**Activity**
Reproduce word for word, from the entries below, the line with "thumb tip: (153, 74)", the line with "pinky tip: (128, 157)", and every line between them, and nothing more.

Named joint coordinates
____________________
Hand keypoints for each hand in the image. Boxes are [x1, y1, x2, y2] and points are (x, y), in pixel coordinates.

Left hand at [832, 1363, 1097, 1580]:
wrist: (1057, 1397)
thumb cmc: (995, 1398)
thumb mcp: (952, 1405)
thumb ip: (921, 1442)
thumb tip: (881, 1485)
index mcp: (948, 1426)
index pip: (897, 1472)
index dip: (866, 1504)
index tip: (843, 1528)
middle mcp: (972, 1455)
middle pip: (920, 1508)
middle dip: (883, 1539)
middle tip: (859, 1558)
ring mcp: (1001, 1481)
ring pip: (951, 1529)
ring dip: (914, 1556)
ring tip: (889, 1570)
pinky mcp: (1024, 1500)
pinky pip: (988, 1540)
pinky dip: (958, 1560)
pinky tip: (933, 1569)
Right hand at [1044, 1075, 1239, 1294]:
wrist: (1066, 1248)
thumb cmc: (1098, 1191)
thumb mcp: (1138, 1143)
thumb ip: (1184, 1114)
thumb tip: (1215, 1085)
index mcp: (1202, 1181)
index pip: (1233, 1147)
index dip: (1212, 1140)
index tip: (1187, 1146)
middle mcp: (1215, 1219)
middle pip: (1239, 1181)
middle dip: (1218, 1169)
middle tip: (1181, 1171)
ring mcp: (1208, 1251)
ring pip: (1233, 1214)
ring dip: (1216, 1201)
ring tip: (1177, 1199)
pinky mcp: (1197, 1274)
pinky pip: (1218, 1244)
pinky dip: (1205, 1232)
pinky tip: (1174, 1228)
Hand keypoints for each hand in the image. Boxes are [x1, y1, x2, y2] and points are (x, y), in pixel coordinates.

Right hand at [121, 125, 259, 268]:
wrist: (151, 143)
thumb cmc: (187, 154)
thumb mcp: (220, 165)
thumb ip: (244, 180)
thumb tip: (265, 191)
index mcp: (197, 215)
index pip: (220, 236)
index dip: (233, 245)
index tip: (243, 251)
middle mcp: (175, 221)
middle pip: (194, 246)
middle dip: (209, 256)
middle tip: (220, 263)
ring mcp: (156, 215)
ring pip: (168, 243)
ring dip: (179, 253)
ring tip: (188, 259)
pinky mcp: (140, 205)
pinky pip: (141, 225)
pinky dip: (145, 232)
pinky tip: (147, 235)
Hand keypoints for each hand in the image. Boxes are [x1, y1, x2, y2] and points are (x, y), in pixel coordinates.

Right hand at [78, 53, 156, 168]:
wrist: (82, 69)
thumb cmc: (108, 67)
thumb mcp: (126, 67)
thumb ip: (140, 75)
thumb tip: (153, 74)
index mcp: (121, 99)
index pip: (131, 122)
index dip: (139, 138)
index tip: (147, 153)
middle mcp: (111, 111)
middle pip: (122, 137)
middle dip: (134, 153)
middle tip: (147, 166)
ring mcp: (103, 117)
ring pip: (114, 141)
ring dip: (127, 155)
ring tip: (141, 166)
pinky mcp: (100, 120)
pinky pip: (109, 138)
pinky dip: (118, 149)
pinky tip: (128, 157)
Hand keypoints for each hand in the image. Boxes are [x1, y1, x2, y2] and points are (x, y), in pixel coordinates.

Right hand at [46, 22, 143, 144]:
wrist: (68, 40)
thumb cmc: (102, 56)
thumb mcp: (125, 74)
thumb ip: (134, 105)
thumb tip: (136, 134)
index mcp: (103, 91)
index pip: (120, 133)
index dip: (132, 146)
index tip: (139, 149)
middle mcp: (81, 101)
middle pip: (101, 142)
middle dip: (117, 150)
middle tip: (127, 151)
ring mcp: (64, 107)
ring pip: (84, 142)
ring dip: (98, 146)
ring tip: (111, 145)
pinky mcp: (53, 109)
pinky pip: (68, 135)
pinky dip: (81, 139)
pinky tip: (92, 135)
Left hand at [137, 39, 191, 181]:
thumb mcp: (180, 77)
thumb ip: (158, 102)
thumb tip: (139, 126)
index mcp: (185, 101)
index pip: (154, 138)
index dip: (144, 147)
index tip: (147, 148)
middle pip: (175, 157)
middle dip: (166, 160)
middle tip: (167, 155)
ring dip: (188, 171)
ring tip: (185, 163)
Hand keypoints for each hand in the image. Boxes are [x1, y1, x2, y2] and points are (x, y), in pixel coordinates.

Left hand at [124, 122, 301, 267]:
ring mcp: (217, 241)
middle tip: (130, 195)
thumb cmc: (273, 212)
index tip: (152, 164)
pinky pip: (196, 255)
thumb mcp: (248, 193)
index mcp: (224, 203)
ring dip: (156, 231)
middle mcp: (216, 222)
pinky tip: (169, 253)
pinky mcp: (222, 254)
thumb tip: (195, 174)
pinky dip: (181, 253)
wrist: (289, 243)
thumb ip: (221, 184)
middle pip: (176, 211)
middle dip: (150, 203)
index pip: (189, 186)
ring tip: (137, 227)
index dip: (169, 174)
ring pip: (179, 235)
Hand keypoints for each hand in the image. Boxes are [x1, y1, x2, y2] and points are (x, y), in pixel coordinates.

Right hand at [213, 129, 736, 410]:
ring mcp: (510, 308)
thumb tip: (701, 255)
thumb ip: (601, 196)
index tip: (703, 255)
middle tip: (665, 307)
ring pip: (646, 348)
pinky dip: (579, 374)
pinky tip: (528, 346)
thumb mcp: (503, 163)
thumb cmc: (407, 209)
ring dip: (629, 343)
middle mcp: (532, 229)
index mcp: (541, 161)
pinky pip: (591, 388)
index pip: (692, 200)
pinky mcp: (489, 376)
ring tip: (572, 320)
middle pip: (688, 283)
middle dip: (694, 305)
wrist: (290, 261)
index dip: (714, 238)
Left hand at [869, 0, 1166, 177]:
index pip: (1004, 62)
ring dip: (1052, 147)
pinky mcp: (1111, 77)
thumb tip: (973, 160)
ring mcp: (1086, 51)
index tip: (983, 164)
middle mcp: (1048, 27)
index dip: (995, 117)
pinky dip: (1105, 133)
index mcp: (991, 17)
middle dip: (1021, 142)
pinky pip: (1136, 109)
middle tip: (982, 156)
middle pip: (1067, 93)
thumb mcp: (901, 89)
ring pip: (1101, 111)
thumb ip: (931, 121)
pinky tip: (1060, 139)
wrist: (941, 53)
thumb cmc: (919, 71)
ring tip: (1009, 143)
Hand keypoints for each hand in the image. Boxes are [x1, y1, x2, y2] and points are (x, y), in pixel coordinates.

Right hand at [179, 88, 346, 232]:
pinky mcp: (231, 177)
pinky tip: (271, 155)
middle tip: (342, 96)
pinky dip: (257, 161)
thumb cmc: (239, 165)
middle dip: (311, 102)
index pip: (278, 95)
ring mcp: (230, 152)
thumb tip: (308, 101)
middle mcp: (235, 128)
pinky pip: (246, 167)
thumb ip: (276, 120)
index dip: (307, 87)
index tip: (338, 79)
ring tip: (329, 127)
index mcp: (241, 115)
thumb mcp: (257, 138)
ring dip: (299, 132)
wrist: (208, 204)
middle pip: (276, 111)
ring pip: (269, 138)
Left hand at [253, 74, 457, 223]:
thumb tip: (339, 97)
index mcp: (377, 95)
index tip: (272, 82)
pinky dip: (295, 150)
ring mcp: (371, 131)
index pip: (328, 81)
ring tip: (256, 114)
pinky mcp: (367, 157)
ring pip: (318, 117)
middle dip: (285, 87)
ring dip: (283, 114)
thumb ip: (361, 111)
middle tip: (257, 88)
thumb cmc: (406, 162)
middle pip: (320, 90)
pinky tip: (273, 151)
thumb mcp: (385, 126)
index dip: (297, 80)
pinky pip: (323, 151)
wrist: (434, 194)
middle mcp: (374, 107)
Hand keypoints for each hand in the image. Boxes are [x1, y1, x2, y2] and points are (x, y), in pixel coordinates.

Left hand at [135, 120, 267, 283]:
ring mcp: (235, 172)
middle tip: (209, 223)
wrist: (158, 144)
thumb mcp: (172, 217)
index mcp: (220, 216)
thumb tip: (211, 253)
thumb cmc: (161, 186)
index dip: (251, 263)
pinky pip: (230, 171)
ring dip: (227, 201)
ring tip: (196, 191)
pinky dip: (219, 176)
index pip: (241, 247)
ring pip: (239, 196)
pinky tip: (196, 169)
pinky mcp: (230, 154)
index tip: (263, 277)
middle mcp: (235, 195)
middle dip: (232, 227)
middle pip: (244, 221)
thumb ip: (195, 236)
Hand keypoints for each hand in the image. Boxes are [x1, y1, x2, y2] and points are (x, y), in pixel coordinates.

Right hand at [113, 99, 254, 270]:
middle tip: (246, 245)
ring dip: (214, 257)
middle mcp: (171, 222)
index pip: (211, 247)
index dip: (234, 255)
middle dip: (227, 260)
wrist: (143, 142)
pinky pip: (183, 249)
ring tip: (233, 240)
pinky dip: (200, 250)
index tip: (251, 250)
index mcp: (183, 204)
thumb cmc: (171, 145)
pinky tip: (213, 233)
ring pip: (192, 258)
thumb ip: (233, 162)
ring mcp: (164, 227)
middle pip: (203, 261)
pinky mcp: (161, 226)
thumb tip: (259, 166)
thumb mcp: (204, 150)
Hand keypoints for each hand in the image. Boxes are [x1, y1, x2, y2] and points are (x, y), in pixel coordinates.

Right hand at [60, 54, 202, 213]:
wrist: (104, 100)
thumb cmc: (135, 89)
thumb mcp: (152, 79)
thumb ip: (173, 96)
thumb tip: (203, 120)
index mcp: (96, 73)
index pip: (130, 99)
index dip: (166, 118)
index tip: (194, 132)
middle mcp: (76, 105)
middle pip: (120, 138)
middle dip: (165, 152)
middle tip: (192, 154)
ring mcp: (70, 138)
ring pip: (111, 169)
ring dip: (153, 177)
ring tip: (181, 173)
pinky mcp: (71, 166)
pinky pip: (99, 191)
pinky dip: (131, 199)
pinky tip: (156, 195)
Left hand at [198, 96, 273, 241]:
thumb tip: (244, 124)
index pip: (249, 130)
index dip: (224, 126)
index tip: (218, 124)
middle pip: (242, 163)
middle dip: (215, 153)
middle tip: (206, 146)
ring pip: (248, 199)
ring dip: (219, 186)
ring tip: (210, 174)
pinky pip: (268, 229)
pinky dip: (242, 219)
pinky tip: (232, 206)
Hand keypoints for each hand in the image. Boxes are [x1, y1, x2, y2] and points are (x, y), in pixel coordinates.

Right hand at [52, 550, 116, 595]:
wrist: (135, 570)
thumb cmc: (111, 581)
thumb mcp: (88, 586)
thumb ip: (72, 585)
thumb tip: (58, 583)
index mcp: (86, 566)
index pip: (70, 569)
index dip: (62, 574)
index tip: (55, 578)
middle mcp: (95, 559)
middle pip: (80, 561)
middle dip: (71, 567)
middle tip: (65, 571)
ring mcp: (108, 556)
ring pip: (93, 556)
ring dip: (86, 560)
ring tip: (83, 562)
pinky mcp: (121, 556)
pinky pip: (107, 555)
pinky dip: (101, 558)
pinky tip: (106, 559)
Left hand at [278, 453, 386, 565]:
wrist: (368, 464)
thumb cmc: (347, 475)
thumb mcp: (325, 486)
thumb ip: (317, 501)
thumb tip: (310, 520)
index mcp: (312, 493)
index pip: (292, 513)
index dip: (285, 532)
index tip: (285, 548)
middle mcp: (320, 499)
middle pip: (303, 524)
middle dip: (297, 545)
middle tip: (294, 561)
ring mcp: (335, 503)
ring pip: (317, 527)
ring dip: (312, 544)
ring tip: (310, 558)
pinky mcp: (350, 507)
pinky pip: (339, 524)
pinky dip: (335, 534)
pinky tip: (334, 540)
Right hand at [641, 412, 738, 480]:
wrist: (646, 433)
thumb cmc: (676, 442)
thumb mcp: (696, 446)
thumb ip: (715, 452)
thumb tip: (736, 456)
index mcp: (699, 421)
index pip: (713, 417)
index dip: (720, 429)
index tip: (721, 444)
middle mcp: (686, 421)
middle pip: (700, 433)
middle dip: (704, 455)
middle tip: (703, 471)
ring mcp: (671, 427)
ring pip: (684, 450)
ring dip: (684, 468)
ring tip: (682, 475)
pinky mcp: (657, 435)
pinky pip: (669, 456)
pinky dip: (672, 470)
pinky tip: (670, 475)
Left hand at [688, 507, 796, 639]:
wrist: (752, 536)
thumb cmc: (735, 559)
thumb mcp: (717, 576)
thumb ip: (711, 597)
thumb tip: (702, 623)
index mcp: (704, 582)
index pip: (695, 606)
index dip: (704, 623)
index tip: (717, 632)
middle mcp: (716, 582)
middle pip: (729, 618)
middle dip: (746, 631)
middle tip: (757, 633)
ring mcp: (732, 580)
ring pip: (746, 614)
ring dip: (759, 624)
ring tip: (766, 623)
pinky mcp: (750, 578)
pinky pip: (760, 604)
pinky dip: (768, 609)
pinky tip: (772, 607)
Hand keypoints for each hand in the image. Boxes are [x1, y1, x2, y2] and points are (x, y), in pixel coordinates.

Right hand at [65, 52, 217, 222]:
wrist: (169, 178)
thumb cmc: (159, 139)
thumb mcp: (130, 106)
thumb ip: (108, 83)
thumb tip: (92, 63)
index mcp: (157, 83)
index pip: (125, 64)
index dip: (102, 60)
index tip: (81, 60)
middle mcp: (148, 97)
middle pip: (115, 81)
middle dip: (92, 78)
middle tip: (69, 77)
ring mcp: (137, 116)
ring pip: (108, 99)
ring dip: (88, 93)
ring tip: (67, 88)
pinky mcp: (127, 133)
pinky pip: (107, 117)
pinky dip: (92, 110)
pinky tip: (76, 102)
____________________
**Exercise answer**
thumb tip: (153, 74)
index mcp: (121, 99)
index pip: (131, 122)
index dip: (139, 138)
index tip: (147, 153)
middle mcp: (111, 111)
middle pip: (122, 137)
middle dip: (134, 153)
middle tip: (147, 166)
ring mcp: (103, 117)
ring pip: (114, 141)
ring dip: (127, 155)
ring tip: (141, 166)
pinky mcp: (100, 120)
pinky pip: (109, 138)
pinky dip: (118, 149)
pinky tip: (128, 157)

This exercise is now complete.